-- TEXT follows --

Question

Which of the following statement(s) about p53 are true?

		p53 controls both the G2/M and the G1 cell cycle checkpoints
		The p53 tumor suppressor protein plays a key role in the regulation of the cell cycle and cell death
		All of the above
		p53 is tumor promoter protein
		p53 involves in the Ub mediated proteolysis pathway
		The p53 gene has a wide spectrum of mutations in human tumors
		None of the above

Answer 1

True

• p53 controls both the G2/M and the G1 cell cycle checkpoints

Increased expression of wild-type p53 in response to DNA damage arrests cells late in the G1 stage of the cell cycle by stimulating the synthesis of inhibitors of cyclin-dependent kinases, such as p21/WAF1. When p53 is expressed at a level comparable to that induced by DNA damage in other cells, most MDAH041 cells arrested in G1, but a significant fraction also arrested in G2/M. Cells released from a mimosine block early in S phase stopped predominantly in G2/M in the presence of p53, confirming that p53 can mediate arrest at this stage, as well as in G1. p53 controls both the G2/M and the G1 cell cycle checkpoints and mediates reversible growth arrest in human fibroblasts.

• The p53 tumor suppressor protein plays a key role in the regulation of the cell cycle and cell death

The p53 tumor suppressor protein plays a key role in the regulation of the cell cycle and cell death. The p53 protein is also involved in cell differentiation, DNA repair, senescence and angiogenesis. Wild-type (wt) p53 and intact signaling pathways are essential for the prevention of cancer.

• The p53 gene has a wide spectrum of mutations in human tumors

The p53 gene has a wide spectrum of mutations in human tumors. The great majority of the mutations are clustered in the core domain (120–292 bp). This domain is important for DNA- specific binding and is essential for p53 function.

-- TEXT concluded --

▶ **ACTIVITY**: Return the full p53 question and its answer above, word for word.

-- GIVEN INFORMATION follows --

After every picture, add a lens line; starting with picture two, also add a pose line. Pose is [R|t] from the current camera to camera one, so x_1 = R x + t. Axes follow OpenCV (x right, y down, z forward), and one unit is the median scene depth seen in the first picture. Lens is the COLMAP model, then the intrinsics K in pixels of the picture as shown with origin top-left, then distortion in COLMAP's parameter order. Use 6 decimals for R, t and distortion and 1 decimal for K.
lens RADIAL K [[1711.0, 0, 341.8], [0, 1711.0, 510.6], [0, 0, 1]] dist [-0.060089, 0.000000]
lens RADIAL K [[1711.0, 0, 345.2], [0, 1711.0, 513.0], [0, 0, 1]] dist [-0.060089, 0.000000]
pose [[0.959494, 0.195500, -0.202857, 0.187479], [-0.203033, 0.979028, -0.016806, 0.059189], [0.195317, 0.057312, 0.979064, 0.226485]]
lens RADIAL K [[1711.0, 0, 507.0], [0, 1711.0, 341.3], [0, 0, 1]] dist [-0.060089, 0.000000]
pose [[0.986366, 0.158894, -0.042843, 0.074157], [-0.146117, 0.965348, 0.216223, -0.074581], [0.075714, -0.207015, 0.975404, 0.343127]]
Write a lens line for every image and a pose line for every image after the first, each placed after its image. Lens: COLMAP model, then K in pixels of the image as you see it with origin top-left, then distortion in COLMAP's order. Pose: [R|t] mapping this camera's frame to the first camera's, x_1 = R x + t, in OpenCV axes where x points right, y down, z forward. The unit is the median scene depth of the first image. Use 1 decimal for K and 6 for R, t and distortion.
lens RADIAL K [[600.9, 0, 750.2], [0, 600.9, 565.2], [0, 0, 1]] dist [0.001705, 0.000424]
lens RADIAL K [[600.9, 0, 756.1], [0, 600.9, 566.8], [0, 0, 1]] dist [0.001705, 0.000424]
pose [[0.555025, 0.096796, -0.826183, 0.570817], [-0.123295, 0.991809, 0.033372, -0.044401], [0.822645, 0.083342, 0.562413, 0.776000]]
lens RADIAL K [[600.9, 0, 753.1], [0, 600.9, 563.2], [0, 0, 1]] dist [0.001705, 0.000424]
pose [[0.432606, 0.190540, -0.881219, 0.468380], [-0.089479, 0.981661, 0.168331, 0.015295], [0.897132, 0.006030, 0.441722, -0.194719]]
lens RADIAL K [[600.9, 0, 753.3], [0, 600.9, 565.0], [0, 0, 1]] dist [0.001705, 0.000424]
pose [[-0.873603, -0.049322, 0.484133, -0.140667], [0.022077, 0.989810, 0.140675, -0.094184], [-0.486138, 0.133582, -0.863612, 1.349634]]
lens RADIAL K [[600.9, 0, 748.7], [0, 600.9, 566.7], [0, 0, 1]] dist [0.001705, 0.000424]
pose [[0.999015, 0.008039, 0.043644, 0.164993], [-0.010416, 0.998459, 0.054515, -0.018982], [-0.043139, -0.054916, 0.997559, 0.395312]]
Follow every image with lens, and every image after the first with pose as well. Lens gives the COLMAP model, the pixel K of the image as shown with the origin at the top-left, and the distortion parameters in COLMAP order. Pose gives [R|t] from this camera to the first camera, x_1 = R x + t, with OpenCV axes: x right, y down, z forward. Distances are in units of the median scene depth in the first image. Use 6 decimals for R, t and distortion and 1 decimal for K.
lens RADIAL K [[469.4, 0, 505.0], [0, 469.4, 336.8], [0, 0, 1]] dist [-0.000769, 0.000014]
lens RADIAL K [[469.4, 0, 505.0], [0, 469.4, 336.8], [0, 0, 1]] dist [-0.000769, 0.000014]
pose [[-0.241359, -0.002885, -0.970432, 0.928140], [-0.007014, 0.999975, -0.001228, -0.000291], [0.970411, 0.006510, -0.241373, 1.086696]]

-- GIVEN INFORMATION concluded --

▶ **OUTPUT**:
Question

Which of the following statement(s) about p53 are true?

		p53 controls both the G2/M and the G1 cell cycle checkpoints
		The p53 tumor suppressor protein plays a key role in the regulation of the cell cycle and cell death
		All of the above
		p53 is tumor promoter protein
		p53 involves in the Ub mediated proteolysis pathway
		The p53 gene has a wide spectrum of mutations in human tumors
		None of the above

Answer 1

True

• p53 controls both the G2/M and the G1 cell cycle checkpoints

Increased expression of wild-type p53 in response to DNA damage arrests cells late in the G1 stage of the cell cycle by stimulating the synthesis of inhibitors of cyclin-dependent kinases, such as p21/WAF1. When p53 is expressed at a level comparable to that induced by DNA damage in other cells, most MDAH041 cells arrested in G1, but a significant fraction also arrested in G2/M. Cells released from a mimosine block early in S phase stopped predominantly in G2/M in the presence of p53, confirming that p53 can mediate arrest at this stage, as well as in G1. p53 controls both the G2/M and the G1 cell cycle checkpoints and mediates reversible growth arrest in human fibroblasts.

• The p53 tumor suppressor protein plays a key role in the regulation of the cell cycle and cell death

The p53 tumor suppressor protein plays a key role in the regulation of the cell cycle and cell death. The p53 protein is also involved in cell differentiation, DNA repair, senescence and angiogenesis. Wild-type (wt) p53 and intact signaling pathways are essential for the prevention of cancer.

• The p53 gene has a wide spectrum of mutations in human tumors

The p53 gene has a wide spectrum of mutations in human tumors. The great majority of the mutations are clustered in the core domain (120–292 bp). This domain is important for DNA- specific binding and is essential for p53 function.